• [PROBLEM TO SOLVE]: Tally how many lines of the entries below contain the word "except", and reply with that number alone.

• [AVAILABLE DATA]:
·····
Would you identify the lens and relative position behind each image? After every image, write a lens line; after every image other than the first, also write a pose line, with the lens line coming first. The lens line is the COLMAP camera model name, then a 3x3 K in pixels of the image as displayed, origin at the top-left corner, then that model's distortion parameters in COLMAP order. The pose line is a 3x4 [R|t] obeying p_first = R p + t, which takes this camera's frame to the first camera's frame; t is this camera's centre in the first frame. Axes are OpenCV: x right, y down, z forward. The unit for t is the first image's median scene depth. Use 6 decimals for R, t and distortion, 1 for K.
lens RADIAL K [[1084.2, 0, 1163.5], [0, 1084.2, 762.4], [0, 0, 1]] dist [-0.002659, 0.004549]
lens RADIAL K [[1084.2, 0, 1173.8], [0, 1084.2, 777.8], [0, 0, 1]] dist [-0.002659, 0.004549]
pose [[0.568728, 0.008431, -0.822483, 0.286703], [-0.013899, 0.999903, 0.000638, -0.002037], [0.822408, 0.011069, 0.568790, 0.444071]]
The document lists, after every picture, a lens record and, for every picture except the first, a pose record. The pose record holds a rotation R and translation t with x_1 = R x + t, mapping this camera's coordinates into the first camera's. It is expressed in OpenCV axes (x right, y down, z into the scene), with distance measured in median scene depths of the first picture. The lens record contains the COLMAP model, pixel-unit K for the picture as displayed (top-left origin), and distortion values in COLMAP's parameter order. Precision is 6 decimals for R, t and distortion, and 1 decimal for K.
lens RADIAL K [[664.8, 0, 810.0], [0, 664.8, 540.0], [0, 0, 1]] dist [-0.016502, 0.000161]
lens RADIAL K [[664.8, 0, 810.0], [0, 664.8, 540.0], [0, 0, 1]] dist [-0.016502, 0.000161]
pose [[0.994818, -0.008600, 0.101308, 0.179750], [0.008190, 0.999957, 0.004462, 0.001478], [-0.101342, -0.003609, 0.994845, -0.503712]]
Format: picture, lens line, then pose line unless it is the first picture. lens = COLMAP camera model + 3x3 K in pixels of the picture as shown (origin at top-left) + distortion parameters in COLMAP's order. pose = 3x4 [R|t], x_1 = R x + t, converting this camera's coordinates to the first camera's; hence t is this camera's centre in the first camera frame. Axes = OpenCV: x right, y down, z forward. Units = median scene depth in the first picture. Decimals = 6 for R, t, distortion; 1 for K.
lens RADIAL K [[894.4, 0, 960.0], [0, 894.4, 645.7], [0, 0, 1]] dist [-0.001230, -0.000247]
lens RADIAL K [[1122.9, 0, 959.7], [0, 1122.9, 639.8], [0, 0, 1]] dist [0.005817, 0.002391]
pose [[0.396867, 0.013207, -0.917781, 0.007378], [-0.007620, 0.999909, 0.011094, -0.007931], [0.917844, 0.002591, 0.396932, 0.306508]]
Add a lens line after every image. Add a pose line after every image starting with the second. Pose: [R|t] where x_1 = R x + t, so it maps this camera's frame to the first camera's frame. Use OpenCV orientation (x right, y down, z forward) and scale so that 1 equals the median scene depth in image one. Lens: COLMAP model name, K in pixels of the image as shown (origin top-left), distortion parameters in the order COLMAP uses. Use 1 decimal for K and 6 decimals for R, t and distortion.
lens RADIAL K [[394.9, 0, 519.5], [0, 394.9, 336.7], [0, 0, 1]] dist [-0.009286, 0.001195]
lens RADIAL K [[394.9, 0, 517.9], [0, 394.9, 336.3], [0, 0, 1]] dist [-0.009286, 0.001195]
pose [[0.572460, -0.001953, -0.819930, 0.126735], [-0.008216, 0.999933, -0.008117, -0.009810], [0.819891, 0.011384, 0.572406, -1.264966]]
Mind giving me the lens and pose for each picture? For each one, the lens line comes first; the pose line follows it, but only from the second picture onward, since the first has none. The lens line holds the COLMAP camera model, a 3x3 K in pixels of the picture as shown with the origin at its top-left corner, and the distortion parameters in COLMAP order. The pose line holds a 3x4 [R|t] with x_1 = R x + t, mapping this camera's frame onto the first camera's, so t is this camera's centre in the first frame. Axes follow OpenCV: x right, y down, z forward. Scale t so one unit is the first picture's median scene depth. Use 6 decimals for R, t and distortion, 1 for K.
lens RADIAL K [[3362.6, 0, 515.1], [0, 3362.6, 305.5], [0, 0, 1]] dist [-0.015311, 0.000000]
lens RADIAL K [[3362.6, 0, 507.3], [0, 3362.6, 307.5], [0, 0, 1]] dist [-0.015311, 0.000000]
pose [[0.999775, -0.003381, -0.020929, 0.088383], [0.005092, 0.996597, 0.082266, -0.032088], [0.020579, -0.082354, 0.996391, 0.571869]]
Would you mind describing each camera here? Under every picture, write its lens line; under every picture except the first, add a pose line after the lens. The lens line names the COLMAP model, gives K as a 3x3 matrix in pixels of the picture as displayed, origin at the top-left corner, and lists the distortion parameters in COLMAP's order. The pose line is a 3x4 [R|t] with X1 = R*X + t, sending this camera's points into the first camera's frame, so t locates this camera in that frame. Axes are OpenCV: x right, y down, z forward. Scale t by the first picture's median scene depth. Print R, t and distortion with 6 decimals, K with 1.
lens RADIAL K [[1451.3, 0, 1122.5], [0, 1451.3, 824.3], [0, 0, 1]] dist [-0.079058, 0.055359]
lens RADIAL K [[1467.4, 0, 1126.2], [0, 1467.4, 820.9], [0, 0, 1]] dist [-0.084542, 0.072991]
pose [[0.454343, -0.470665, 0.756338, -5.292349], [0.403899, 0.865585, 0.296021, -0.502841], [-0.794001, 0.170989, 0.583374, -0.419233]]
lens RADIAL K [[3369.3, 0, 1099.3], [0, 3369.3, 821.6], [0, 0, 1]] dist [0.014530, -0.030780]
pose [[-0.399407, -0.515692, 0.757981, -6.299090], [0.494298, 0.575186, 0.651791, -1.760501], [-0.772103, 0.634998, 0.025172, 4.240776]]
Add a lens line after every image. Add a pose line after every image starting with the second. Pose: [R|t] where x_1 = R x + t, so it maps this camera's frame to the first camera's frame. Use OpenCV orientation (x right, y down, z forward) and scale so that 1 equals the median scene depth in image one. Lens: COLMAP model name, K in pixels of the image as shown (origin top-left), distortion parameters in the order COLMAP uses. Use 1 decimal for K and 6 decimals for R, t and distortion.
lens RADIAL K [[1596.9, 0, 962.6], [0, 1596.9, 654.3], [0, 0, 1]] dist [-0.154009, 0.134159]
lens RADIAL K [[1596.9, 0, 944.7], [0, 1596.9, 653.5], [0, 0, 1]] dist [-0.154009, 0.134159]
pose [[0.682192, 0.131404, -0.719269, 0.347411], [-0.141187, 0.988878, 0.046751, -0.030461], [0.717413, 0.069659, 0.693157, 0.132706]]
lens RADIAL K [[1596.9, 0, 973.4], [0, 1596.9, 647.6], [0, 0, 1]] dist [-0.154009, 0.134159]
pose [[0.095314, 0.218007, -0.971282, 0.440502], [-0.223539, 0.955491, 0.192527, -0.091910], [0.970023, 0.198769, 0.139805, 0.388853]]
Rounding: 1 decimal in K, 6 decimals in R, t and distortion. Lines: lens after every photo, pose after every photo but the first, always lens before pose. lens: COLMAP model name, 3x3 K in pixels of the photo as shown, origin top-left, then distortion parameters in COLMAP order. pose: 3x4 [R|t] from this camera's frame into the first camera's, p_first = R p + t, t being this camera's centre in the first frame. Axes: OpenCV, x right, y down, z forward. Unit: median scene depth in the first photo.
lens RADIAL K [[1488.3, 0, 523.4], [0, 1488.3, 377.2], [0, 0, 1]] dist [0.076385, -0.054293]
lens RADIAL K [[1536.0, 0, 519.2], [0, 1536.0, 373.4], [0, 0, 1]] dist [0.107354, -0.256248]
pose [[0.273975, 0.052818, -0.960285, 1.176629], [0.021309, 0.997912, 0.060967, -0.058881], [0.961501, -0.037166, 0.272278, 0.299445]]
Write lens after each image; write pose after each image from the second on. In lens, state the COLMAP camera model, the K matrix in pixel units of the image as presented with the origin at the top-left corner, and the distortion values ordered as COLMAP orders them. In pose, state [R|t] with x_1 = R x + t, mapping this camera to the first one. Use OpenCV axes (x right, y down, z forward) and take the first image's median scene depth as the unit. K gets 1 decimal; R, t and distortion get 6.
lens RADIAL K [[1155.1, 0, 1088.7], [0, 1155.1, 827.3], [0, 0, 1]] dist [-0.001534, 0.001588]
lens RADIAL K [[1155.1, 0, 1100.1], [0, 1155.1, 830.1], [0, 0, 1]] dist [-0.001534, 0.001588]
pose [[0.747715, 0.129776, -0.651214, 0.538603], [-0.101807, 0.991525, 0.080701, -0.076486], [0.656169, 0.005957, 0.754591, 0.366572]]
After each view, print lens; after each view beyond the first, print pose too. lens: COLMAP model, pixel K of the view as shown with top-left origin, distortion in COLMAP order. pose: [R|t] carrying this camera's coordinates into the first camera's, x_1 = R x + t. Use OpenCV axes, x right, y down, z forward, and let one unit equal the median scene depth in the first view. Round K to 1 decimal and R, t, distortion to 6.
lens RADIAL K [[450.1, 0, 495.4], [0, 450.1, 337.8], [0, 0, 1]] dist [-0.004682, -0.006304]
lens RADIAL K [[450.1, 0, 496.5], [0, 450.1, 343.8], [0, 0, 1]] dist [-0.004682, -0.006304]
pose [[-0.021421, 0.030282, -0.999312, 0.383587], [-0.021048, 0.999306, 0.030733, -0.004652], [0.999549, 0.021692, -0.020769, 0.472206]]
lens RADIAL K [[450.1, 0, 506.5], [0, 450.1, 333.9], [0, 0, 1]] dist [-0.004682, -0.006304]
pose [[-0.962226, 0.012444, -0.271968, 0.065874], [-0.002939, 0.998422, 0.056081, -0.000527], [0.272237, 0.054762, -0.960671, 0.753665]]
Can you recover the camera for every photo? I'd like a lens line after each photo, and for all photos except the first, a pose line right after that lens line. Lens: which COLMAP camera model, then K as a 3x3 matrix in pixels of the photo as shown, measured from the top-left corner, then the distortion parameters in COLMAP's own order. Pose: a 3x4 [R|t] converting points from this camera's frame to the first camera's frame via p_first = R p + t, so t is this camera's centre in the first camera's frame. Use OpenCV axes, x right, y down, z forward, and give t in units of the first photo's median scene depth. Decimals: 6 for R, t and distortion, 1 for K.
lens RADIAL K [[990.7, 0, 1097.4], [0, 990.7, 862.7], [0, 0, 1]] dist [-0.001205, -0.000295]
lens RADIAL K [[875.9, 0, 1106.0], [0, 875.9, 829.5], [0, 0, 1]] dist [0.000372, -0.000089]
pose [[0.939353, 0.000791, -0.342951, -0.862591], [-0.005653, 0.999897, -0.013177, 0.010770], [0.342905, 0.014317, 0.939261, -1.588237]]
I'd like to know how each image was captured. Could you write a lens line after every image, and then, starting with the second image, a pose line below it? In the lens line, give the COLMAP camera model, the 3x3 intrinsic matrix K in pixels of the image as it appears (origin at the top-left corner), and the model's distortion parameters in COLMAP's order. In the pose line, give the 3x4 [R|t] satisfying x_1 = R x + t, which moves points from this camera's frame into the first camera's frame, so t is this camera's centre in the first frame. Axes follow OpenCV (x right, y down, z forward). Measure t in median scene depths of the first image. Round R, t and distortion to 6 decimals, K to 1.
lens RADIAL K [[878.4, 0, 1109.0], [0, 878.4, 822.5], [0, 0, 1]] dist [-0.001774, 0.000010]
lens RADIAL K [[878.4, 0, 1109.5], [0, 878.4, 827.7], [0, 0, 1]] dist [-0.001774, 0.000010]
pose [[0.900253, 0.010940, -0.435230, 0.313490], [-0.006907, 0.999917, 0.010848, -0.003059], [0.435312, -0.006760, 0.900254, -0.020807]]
·····
• [RESULT OF THE EXERCISE]: 3